Looks like the Big Bad Amazon Wolf has just gulped down another hefty meal. Two weeks after rumors started going around (as noticed by Nate Hoffelder at the Digital Reader), Amazon has announced it will be acquiring ComiXology, the e-comic-book store that carries titles from Marvel, DC, Image, and a number of others. Although the various comic book publishers are trying to push their own stores, ComiXology has nonetheless become the best known source for e-books of popular comics. Now, like Audible and so many other brands, it is going to find a new home at Amazon.
News is pretty light on the ground about what this acquisition will entail.
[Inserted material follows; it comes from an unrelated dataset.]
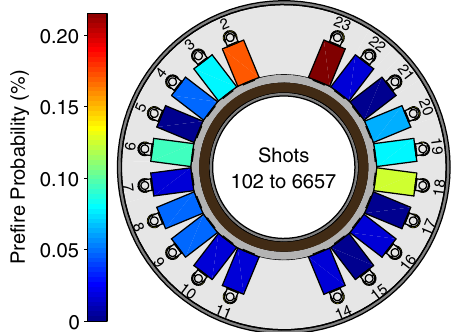
FIG. 11. Distribution of identifiable prefire events in the 100-GW LTD cavity. The plot shows probability (in percent) of a “ verified ” prefire at each of the 20 bricks in the cavity over the course of about 6,556 shots. For the most recent 1,733 shots there has only been two verified prefires, as shown in Fig.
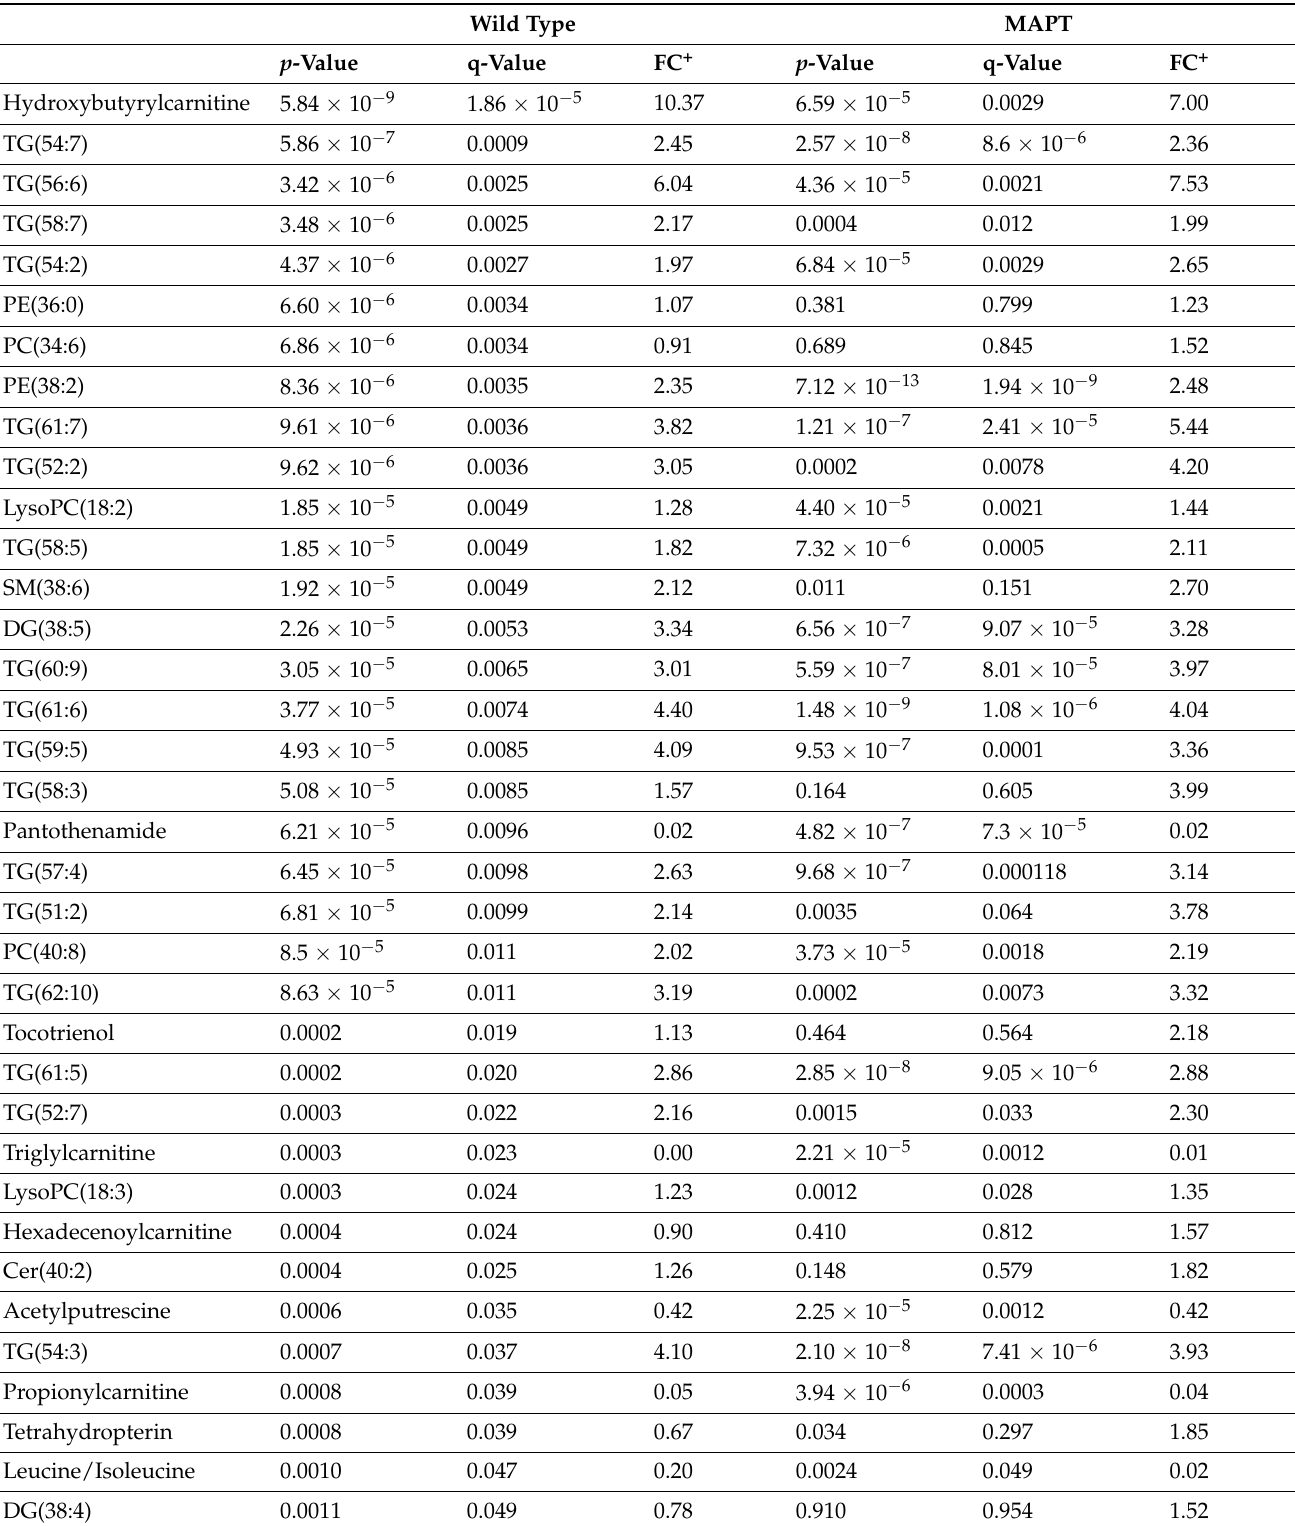
Table 1. Annotated metabolites associated with rotenone treatment in both wild type and MAPT mutant dopamine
But it could be all kinds of good for both Amazon and ComiXology. The benefit to Amazon is fairly obvious. Amazon has sold graphic novels for its Kindle desktop and color tablet apps for some time now, but they’re really kind of a second thought, and it’s awkward to read them on anything short of a desktop screen or a full-sized 10” tablet where you can see the whole page in full size at once.
But ComiXology has a mature, fully-developed reader optimized for reading comic books. Its panel-by-panel “Guided Mode,” in which it zooms in so you can work your way through the book panel by panel using your full screen, is probably the best way to read comics on a mid-sized or small screen. I recently bought the Ed Brubaker Captain America bundles when ComiXology had them on sale to tie in with Winter Soldier, and I’ve been working my way through them on my Nexus 7 that way. It’s a really impressive experience. I could definitely see Amazon incorporating that technology into a later version of its Kindle reader apps.
And what if Amazon decided to add the ability to read a select library of ComiXology books to Amazon Prime? They’d have to work out the rights with the publishers of the books, of course, or else treat them like Kindle Owner Lending Library books and essentially pay purchase price for “check-outs”. But colorful comic books are a great way for Amazon to push the niftiness of its beautifully-full-color-and-high-resolution Kindle Fire tablets, so getting more of them on those tablets somehow is basically a no-brainer.
From ComiXology’s side, it’s suddenly gained the closest thing to rock-solid stability that exists in the e-book world. Being part of a much larger, undeniably successful company means ComiXology no longer has to stand or fall on only its own resources. In turn, this means that buying comics from ComiXology has just become a lot less risky proposition in terms of the chances that it might suddenly shut down out from under you, taking its DRM-laden comic format with it. (Like, say, JManga, who did that very thing just over a year ago.)
And that’s the other thing: ComiXology has one of the more annoying e-book DRMs out there (at least for comics from companies that haven’t gone DRM-free like Image). There hasn’t been any really easy, non-flaky way to crack it up to this point, meaning that the worry that the company would pull a JManga was very real. Now, at least, it’s less likely. And, who knows? Amazon tends to be a lot more sensible about DRM (and, more importantly, its DRM is a lot more easily cracked). Maybe ComiXology’s will get looser, too?
It’s certainly going to be interesting to see how this turns out.